Critique de « Ma vie avec John F. Donovan » par E-Stark
« Qu’est-ce qu’un artiste devrait révéler de lui-même ?
Et pourquoi est-ce que ça nous importe au juste ? »
Ben Schnetzer – « Ma vie avec John F. Donovan » de Xavier Dolan (2019)
Voilà déjà dix ans que Xavier Dolan dévoilait au monde son premier film, et il va sans dire que J’ai tué ma mère malgré quelques maladresses s’avérait être une oeuvre puissante et singulière. Dix ans plus tard, le (toujours) jeune réalisateur québécois a-t’il conservé sa fougue ?
Ma vie avec John F. Donovan est donc le premier film de Xavier Dolan dans la langue de Shaekspeare. Armé d’un solide casting cinq étoiles, le film avait tout pour intriguer et sa production mystérieuse ponctuée de rebondissements en tous genres (financement compliqué, la coupe de Jessica Chastain au montage, entre autre) n’a fait que renforcer la curiosité latente d’un public désormais habitué à voir sur le grand écran et dans les festivals de cinéma les derniers films du jeune homme. Il aura fallut trois ans pour que ce nouveau film sorte en salle, accompagné comme pour le précédent, Juste la fin du monde, d’un accueil assez tiède.
Effectivement Ma vie avec John F. Donovan a de quoi dérouter un peu. Si sur le plan technique et mise en scène tout est impeccable bien que moins ambitieux que les films précédents, c’est véritablement en terme de narration et d’écriture qu’il y a des problèmes.

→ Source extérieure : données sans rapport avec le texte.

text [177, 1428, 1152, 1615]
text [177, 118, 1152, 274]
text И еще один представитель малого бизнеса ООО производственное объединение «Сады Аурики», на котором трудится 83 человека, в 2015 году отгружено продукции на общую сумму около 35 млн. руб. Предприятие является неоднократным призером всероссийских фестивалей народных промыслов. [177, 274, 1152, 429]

Le film tel qu’il est, accuse une production trop chaotique et surtout un remontage tardif, si bien qu’il y a des manques, comme en témoignent les nombreuses ellipses du film. Cela étant, même dans ses films les plus maladroits, Dolan a toujours su mettre en scène des instants forts et rares, ici aussi c’est le cas. Malheureusement si le film sait parfois montrer une certaine fougue dans sa mise en scène, notamment cette séquence de pétage de plomb avec Kit Harrington ou encore ce face à face mère/fils avec Natalie Portman et Jacob Tremblay, certaines autres séquences ne font pas mouche car trop souvent outrancières. Notamment cette scène où le jeune Rupert découvre la nouvelle saison de sa série préféré, Jacob Tremblay en fait des caisses.
Il émane également du film une certaine aura étrange, comme empreinte de mégalomanie. Quelque chose qui est d’ailleurs souvent reproché au cinéma de Dolan dans les billets qui lui sont consacrés. Ma vie avec John F. Donovan est un film très personnel, sûrement trop même. Car si l’on détricote un peu les deux personnages principaux, à savoir John et Rupert, chacun ont en eux des éléments qui caractérisent le réalisateur lui-même. Dolan parle d’un film sur l’admiration, mais laquelle ? Celle d’un jeune fan pour son idole ? Ou bien celle d’un réalisateur pour lui-même ? Mégalomanie ou narcissisme ? Pourtant malgré tout subsiste une réflexion sur la célébrité et sur comment le public vous perçoit en tant que célébrité, un potentiel intéressant mais jamais exploité à fond tant l’écriture semble avoir été passé à la moulinette.
Point d’interprétation en état de grâce ici ni de séquence marquante, malgré son aspect « film somme » Ma vie avec John F. Donovan est un Xavier Dolan mineur à qui il manque cet aspect « de bric et de broc » qui donnait toute leur saveur aux précédentes réalisations du garçon.